What is expected:
Please print the data that follows, keeping every line exact.

Listed records:

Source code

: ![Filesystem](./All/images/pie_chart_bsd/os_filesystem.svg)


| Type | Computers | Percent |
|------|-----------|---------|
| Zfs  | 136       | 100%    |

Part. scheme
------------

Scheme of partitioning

Written answer:
Source code

: ![Filesystem](./All/images/pie_chart_bsd/os_filesystem.svg)


| Type | Computers | Percent |
|------|-----------|---------|
| Zfs  | 136       | 100%    |

Part. scheme
------------

Scheme of partitioning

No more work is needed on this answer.